START Source information

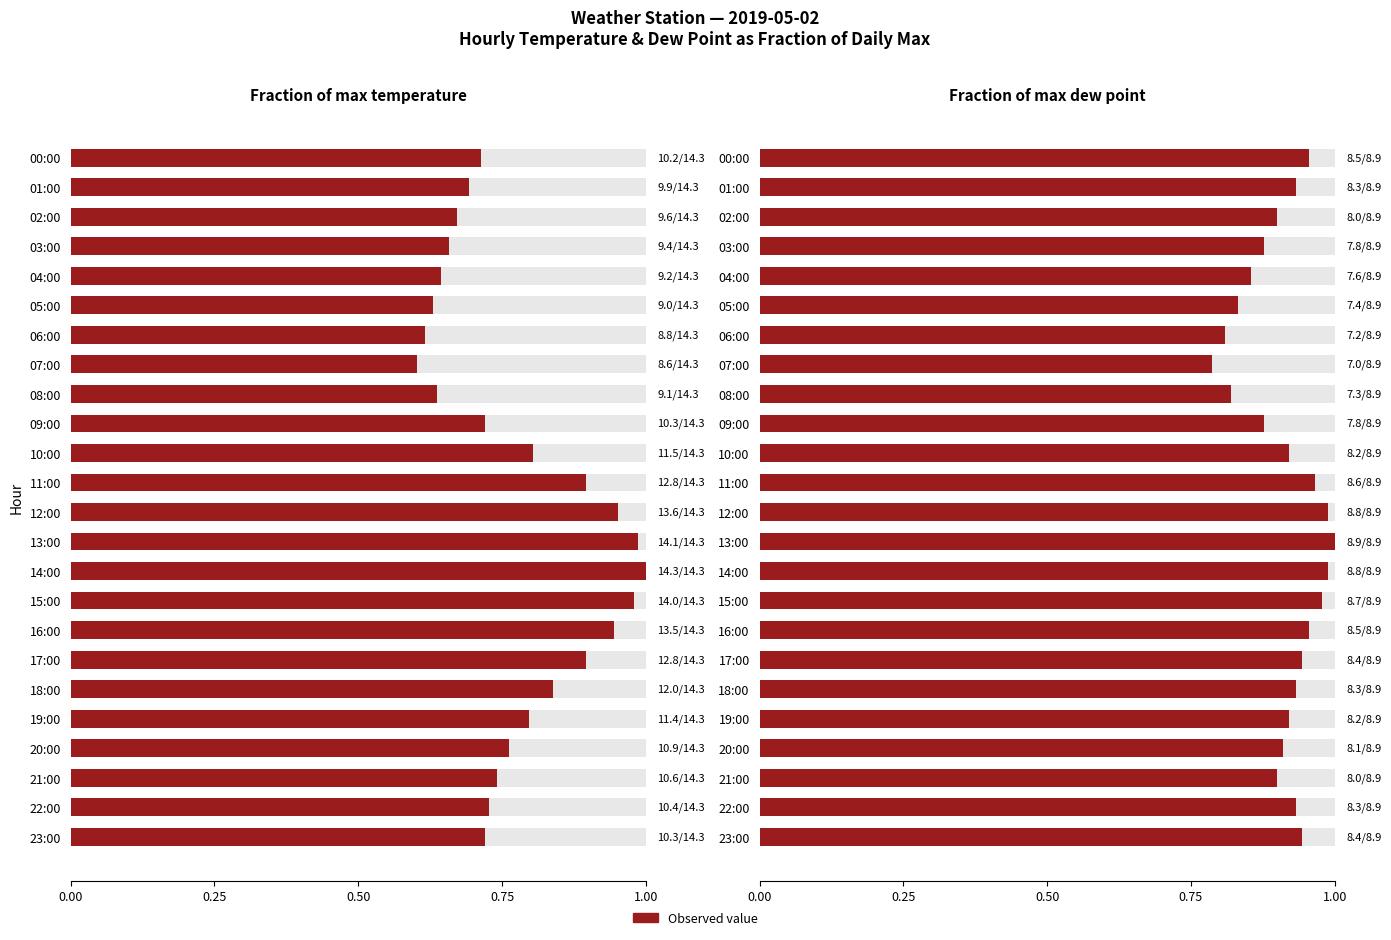

At which category is the sum across all series the highest?

14:00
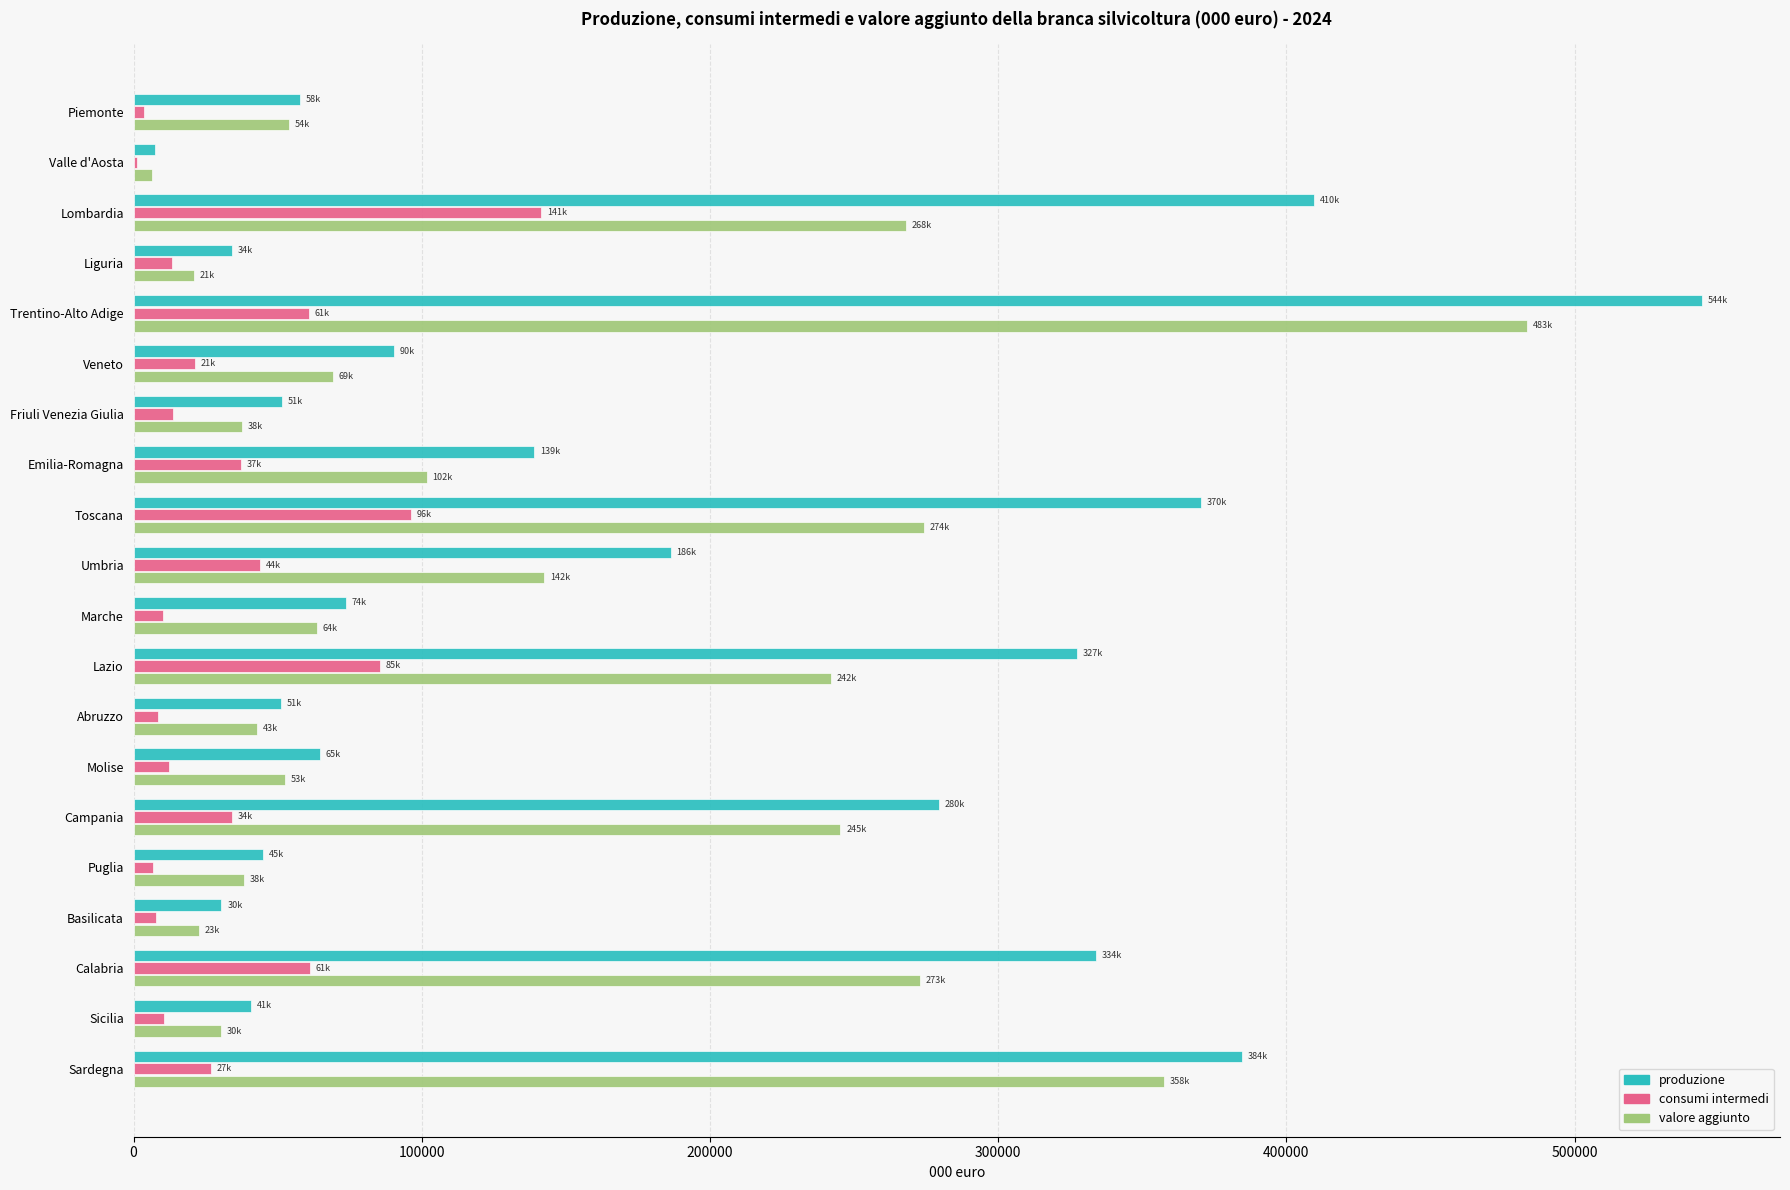

What is the approximate value of produzione at Calabria?

334030.1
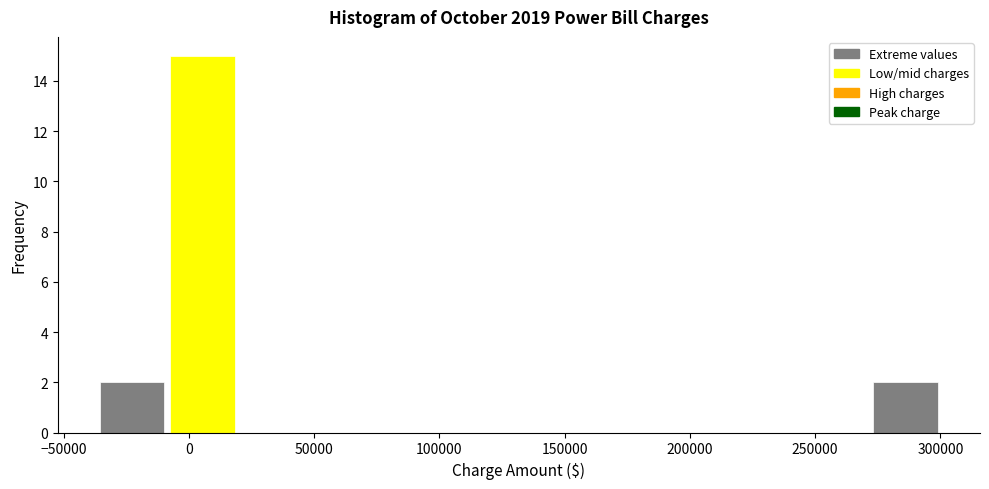

Reading left to right, list every bar in this chart as the range it spans on the x-axis followed by its height. Neither the bar edges nor the heights are printed on the chart, so give them approximately, as read against the axes.

-35000 to -10000: 2
-10000 to 20000: 15
20000 to 45000: 0
45000 to 75000: 0
75000 to 105000: 0
105000 to 130000: 0
130000 to 160000: 0
160000 to 190000: 0
190000 to 215000: 0
215000 to 245000: 0
245000 to 270000: 0
270000 to 300000: 2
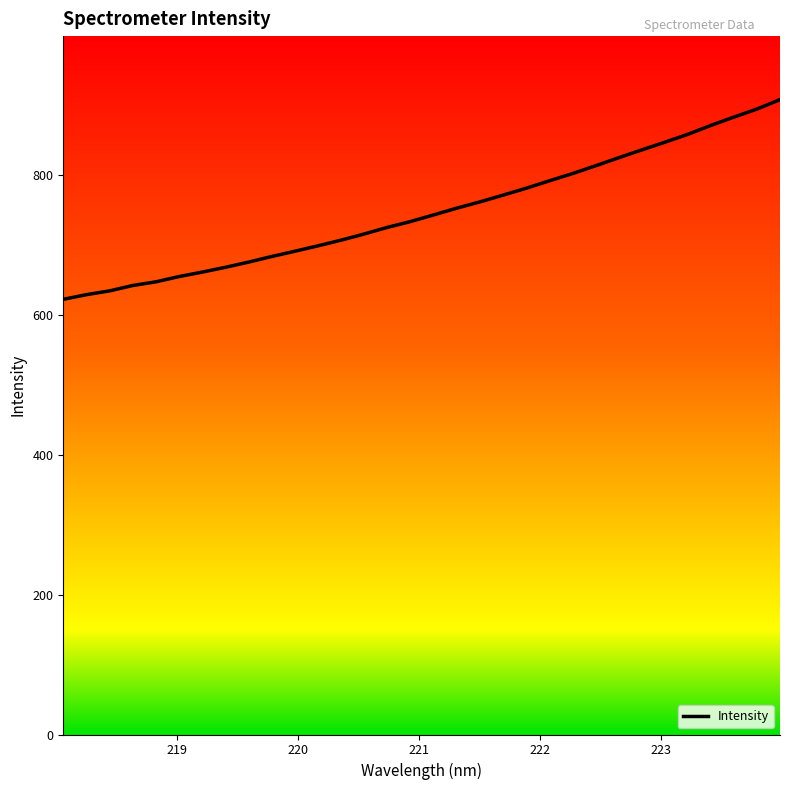

What is the minimum value shown in the chart?

622.4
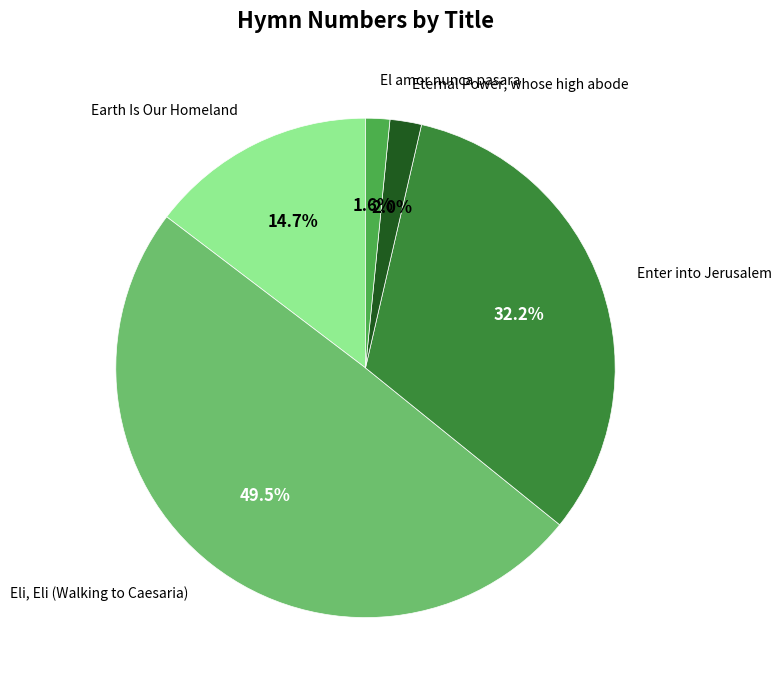

Is there any slice that represents more than half of the pie?

No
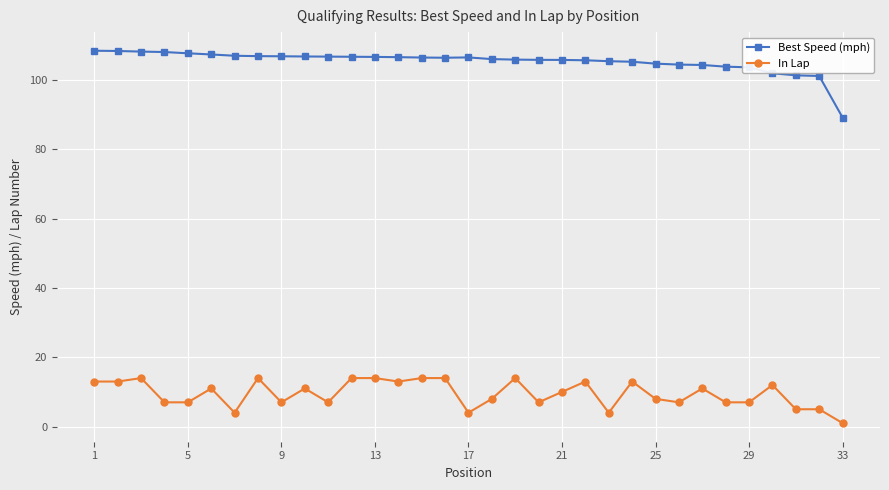

What is the minimum value for Best Speed (mph)?

89.2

END Source information

_Exercise description_. Pull every line of the records above into your answer word for word, leaving out the pictures.

_Task output_.
At which category is the sum across all series the highest?

14:00

What is the approximate value of produzione at Calabria?

334030.1

Reading left to right, list every bar in this chart as the range it spans on the x-axis followed by its height. Neither the bar edges nor the heights are printed on the chart, so give them approximately, as read against the axes.

-35000 to -10000: 2
-10000 to 20000: 15
20000 to 45000: 0
45000 to 75000: 0
75000 to 105000: 0
105000 to 130000: 0
130000 to 160000: 0
160000 to 190000: 0
190000 to 215000: 0
215000 to 245000: 0
245000 to 270000: 0
270000 to 300000: 2

What is the minimum value shown in the chart?

622.4

Is there any slice that represents more than half of the pie?

No

What is the minimum value for Best Speed (mph)?

89.2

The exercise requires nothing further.